**YOUR INSTRUCTIONS:**
No output is needed beyond the number of lines in the listing that contain the word "primitives".

────────

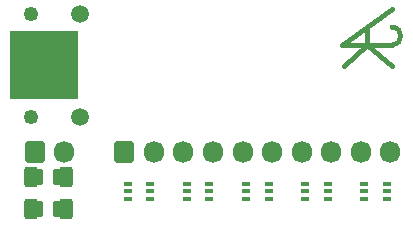
<source format=gbr>
%TF.GenerationSoftware,KiCad,Pcbnew,(6.0.2-0)*%
%TF.CreationDate,2022-02-18T13:02:07+00:00*%
%TF.ProjectId,Generic3,47656e65-7269-4633-932e-6b696361645f,1*%
%TF.SameCoordinates,Original*%
%TF.FileFunction,Soldermask,Bot*%
%TF.FilePolarity,Negative*%
%FSLAX46Y46*%
G04 Gerber Fmt 4.6, Leading zero omitted, Abs format (unit mm)*
G04 Created by KiCad (PCBNEW (6.0.2-0)) date 2022-02-18 13:02:07*
%MOMM*%
%LPD*%
G01*
G04 APERTURE LIST*
G04 Aperture macros list*
%AMRoundRect*
0 Rectangle with rounded corners*
0 $1 Rounding radius*
0 $2 $3 $4 $5 $6 $7 $8 $9 X,Y pos of 4 corners*
0 Add a 4 corners polygon primitive as box body*
4,1,4,$2,$3,$4,$5,$6,$7,$8,$9,$2,$3,0*
0 Add four circle primitives for the rounded corners*
1,1,$1+$1,$2,$3*
1,1,$1+$1,$4,$5*
1,1,$1+$1,$6,$7*
1,1,$1+$1,$8,$9*
0 Add four rect primitives between the rounded corners*
20,1,$1+$1,$2,$3,$4,$5,0*
20,1,$1+$1,$4,$5,$6,$7,0*
20,1,$1+$1,$6,$7,$8,$9,0*
20,1,$1+$1,$8,$9,$2,$3,0*%
G04 Aperture macros list end*
%ADD10C,0.450000*%
%ADD11C,1.250000*%
%ADD12C,1.500000*%
%ADD13RoundRect,0.250000X-0.600000X-0.675000X0.600000X-0.675000X0.600000X0.675000X-0.600000X0.675000X0*%
%ADD14O,1.700000X1.850000*%
%ADD15R,0.650000X0.400000*%
%ADD16RoundRect,0.247500X-0.315000X-0.627500X0.315000X-0.627500X0.315000X0.627500X-0.315000X0.627500X0*%
%ADD17RoundRect,0.256250X-0.256250X-0.443750X0.256250X-0.443750X0.256250X0.443750X-0.256250X0.443750X0*%
G04 APERTURE END LIST*
%TO.C,U4*%
G36*
X143100000Y-64700000D02*
G01*
X137300000Y-64700000D01*
X137300000Y-58900000D01*
X143100000Y-58900000D01*
X143100000Y-64700000D01*
G37*
D10*
%TO.C,Logo1*%
X167550000Y-60100000D02*
X167550000Y-58600000D01*
X167550000Y-60100000D02*
X169650000Y-61900000D01*
X165450000Y-60100000D02*
X169650000Y-57100000D01*
X165450000Y-60100000D02*
X169650000Y-60100000D01*
X165550000Y-61900000D02*
X167550000Y-60100000D01*
X169650000Y-60100000D02*
G75*
G03*
X169650000Y-58600000I0J750000D01*
G01*
%TD*%
D11*
%TO.C,J3*%
X139060000Y-57530000D03*
D12*
X143230000Y-66170000D03*
X143230000Y-57530000D03*
D11*
X139060000Y-66170000D03*
%TD*%
D13*
%TO.C,J1*%
X139400000Y-69150000D03*
D14*
X141900000Y-69150000D03*
%TD*%
D13*
%TO.C,J2*%
X147000000Y-69150000D03*
D14*
X149500000Y-69150000D03*
X152000000Y-69150000D03*
X154500000Y-69150000D03*
X157000000Y-69150000D03*
X159500000Y-69150000D03*
X162000000Y-69150000D03*
X164500000Y-69150000D03*
X167000000Y-69150000D03*
X169500000Y-69150000D03*
%TD*%
D15*
%TO.C,D4*%
X164200000Y-71850000D03*
X164200000Y-72500000D03*
X164200000Y-73150000D03*
X162300000Y-73150000D03*
X162300000Y-72500000D03*
X162300000Y-71850000D03*
%TD*%
D16*
%TO.C,JP1*%
X139087500Y-71250000D03*
D17*
X139637500Y-71250000D03*
D16*
X142012500Y-71250000D03*
D17*
X141462500Y-71250000D03*
%TD*%
D15*
%TO.C,D1*%
X149200000Y-71850000D03*
X149200000Y-72500000D03*
X149200000Y-73150000D03*
X147300000Y-73150000D03*
X147300000Y-72500000D03*
X147300000Y-71850000D03*
%TD*%
%TO.C,D3*%
X159200000Y-71850000D03*
X159200000Y-72500000D03*
X159200000Y-73150000D03*
X157300000Y-73150000D03*
X157300000Y-72500000D03*
X157300000Y-71850000D03*
%TD*%
%TO.C,D2*%
X154200000Y-71850000D03*
X154200000Y-72500000D03*
X154200000Y-73150000D03*
X152300000Y-73150000D03*
X152300000Y-72500000D03*
X152300000Y-71850000D03*
%TD*%
%TO.C,D5*%
X169200000Y-71850000D03*
X169200000Y-72500000D03*
X169200000Y-73150000D03*
X167300000Y-73150000D03*
X167300000Y-72500000D03*
X167300000Y-71850000D03*
%TD*%
D16*
%TO.C,JP2*%
X139087500Y-74025000D03*
D17*
X139637500Y-74025000D03*
D16*
X142012500Y-74025000D03*
D17*
X141462500Y-74025000D03*
%TD*%
M02*

</source>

────────

**RESPONSE TO THIS EXERCISE:**
2